Dot Walker

“Painting is an act of worship for me”


October 2021

Creatively, how did you get to where you are today? 

I think I was born with the mindset of wanting to create and have made art since early childhood. However life got in the way and I ended up studying nursing after leaving school. Ultimately it was a good choice as it allowed me to see life and travel extensively and attend Glasgow art school evening and summer school while having a reliable income. I tried every evening class they had to offer but drawing and painting always came up trumps. I decided to take a leap in my thirties – I left my nursing career and did a portfolio year at GSA followed by a year learning life painting at a small classical atelier in Sydney Australia- two polar opposite art schools, GSA being quite conceptual and the Sydney school being almost entirely technical.  Since then I haven’t looked back, I’ve developed my painting by a process of experimentation and practice. My studio is in a shared complex with other artists and we bounce off each other’s creative energy which is wonderful!

Your work is very colourful and also dark and moody, can you explain the opposing forces? 

I live in the north of Scotland which has a very particular light and tends to have some dramatic weather. My dark and moody yet vibrantly colourful work is simply a reflection of the landscape that surrounds me as I see it.

Could you tell us about your creative process? 

Painting is at best an act of worship for me, an emotional response to the landscape. I spend a lot of time outdoors, walking on nearby beaches and hills, or kayaking along the coast to see the landscape from a different perspective. I always carry a small sketchbook and a tiny watercolour set and some charcoal or ink in my pocket and try to sketch every day outside even if only for 10 minutes. These are rough but will fix an idea in my mind, especially if I write some words beside them to remind me how I was feeling. Sometimes if conditions are right I will start and finish a painting en plein air within a day but more commonly I’ll take my sketches into the studio and work them up from there. Ultimately when painting landscape I’m mainly interested in atmosphere and I’m always chasing that enigmatic light! 
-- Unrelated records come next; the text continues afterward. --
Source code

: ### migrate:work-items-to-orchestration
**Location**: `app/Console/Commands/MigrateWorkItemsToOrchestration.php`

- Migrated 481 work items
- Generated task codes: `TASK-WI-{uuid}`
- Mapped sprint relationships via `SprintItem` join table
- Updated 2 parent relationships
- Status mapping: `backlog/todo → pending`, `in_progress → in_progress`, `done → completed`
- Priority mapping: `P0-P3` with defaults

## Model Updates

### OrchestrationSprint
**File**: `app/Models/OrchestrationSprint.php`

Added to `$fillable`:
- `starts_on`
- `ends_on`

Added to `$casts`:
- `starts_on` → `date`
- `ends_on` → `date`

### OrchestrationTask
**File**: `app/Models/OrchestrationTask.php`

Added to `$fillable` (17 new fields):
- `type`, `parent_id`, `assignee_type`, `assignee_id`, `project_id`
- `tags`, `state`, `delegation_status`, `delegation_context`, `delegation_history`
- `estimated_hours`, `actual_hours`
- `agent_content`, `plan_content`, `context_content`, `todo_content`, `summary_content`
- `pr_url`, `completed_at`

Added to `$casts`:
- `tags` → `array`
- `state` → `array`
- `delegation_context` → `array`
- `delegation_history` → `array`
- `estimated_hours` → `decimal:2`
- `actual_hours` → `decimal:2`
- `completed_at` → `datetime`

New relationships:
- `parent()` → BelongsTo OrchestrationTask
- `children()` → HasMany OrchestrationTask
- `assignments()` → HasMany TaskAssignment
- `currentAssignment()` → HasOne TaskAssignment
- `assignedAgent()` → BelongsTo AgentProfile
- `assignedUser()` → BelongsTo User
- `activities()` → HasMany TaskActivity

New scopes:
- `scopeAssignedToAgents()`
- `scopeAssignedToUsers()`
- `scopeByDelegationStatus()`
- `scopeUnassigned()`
“These moments fill me with awe and remind me of my (tiny) place in the universe”.

Which artists have influenced you the most? 

As a Scot I was raised on the work of the Glasgow boys and they still hold a special place for me. They were a small group who, in late 19th century revolutionised Scottish painting and ushered in modernism. James Guthrie in particular painted very evocative paintings of highland life.  Other Scottish landscape painters whose work I go to for inspiration are Joan Eardley and James Morrison, who lived and painted in small villages on the east coast. Surprisingly maybe, contemporary artists whose work sparks me are mostly figurative painters, like Casey Baugh who paints figures in cityscapes. Ultimately I’m interested in light on form, no matter what  the subject is. 

Some of the colours in your painting are astonishing, can these be seen in the Scottish landscape or are they an amplified interpretation?

I don’t think my colours are really amplified but maybe I tend to go for the ‘wow’ moments, the times when the light bursts through the rain clouds or comes blindingly through the trees and almost transcends the natural. These moments fill me with awe and remind me of my (tiny) place in the universe. Of course Scotland can have its grey days but the colours can also be very intense due to the dark skies and strong northern light. 

What other locations/ areas of the world do you like to paint? 

I’ve had the privilege of living and working for significant periods of my life in other parts of the world, most recently Nepal which is a joy to paint with its colourful life and stunning mountains. I do love to paint and draw as a way to get to know the bones of a new place, but there’s kind of a rugged honesty about the north of Scotland that always draws me back. 

Your subjects are very diverse, what inspires you to paint a particular subject? 

I’m ultimately interested in light on form, whether that be landscape, human form or object. I always carry a sketchbook so will draw anything or anyone that comes across my path!

Have you ever had a creative block and if so how did you push through it? 

I do have the odd day of watching Netflix and eating my way through the fridge, but to be honest I more often suffer from overload of ideas, so that I struggle to complete work before moving on. If I ever do have a slump it’s usually with an exhibition deadline looming or a commission that isn’t really sparking me up. When it does happen I don’t go to the studio, I get out in the forest or beach with some good music on and just walk until I find my centre again. 

What is the next creative step for you? 

Ive just had a sketching trip to Caithness at the northern tip of the country and am really inspired by the coastline up there- the drama of the cliffs and weirdly shaped stacks, rising out of the sea, big skies and of course that intense northern light. Parts of it are also pretty isolated, only seals for company. So I think I will be back up there a few times over the coming months to see how it changes through the winter. I have some large blank canvases at the ready!